Required action |
Leaving the pictures aside, transcribe only and exactly the lines from the one with "wrist: (462, 504)" through the end of the entries, both included.

++++++++++

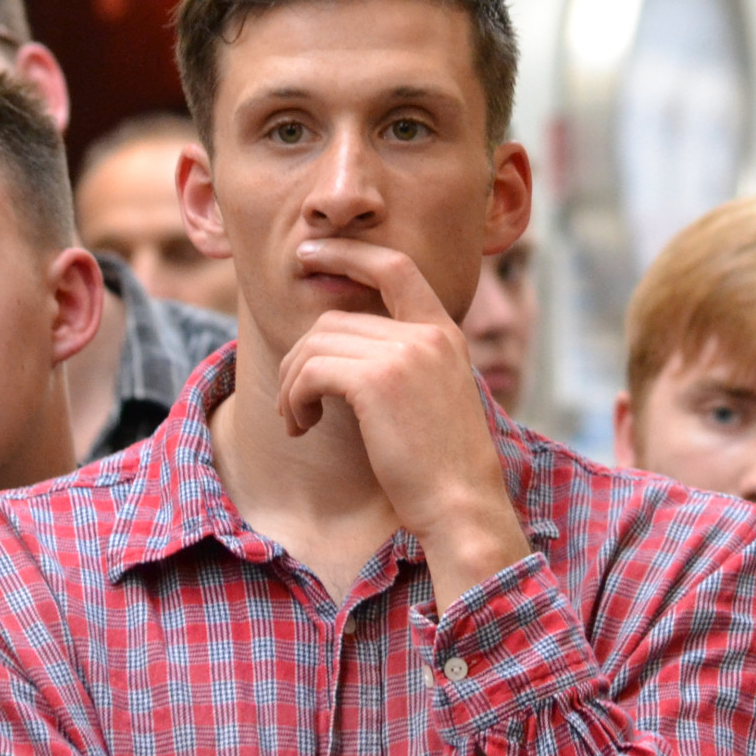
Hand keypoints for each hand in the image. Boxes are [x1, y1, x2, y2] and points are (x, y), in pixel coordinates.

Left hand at [277, 237, 531, 604]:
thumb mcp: (432, 397)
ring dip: (293, 384)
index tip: (311, 251)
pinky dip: (295, 399)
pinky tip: (303, 427)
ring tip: (298, 420)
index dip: (348, 252)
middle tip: (295, 403)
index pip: (394, 266)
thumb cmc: (442, 466)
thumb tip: (335, 346)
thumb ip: (401, 361)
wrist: (462, 504)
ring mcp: (404, 354)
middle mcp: (427, 335)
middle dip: (301, 358)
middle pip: (335, 320)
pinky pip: (311, 372)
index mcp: (445, 333)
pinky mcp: (377, 381)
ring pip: (316, 344)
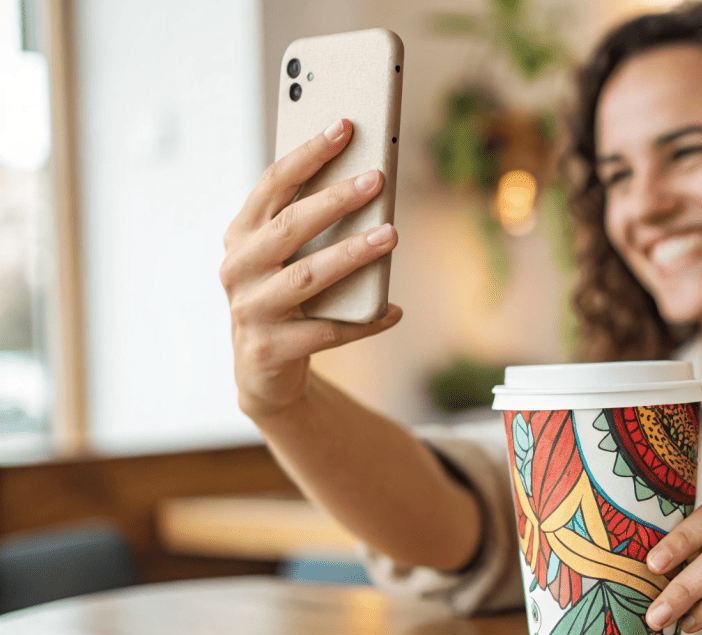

++++++++++

Output of the exercise |
wrist: (462, 504)
ring mcp: (404, 354)
middle mcp: (427, 335)
middle dip: (301, 358)
middle pip: (335, 320)
pinky pip: (311, 372)
index mcp: (445, 333)
pinky mcp: (377, 381)
ring pip: (316, 344)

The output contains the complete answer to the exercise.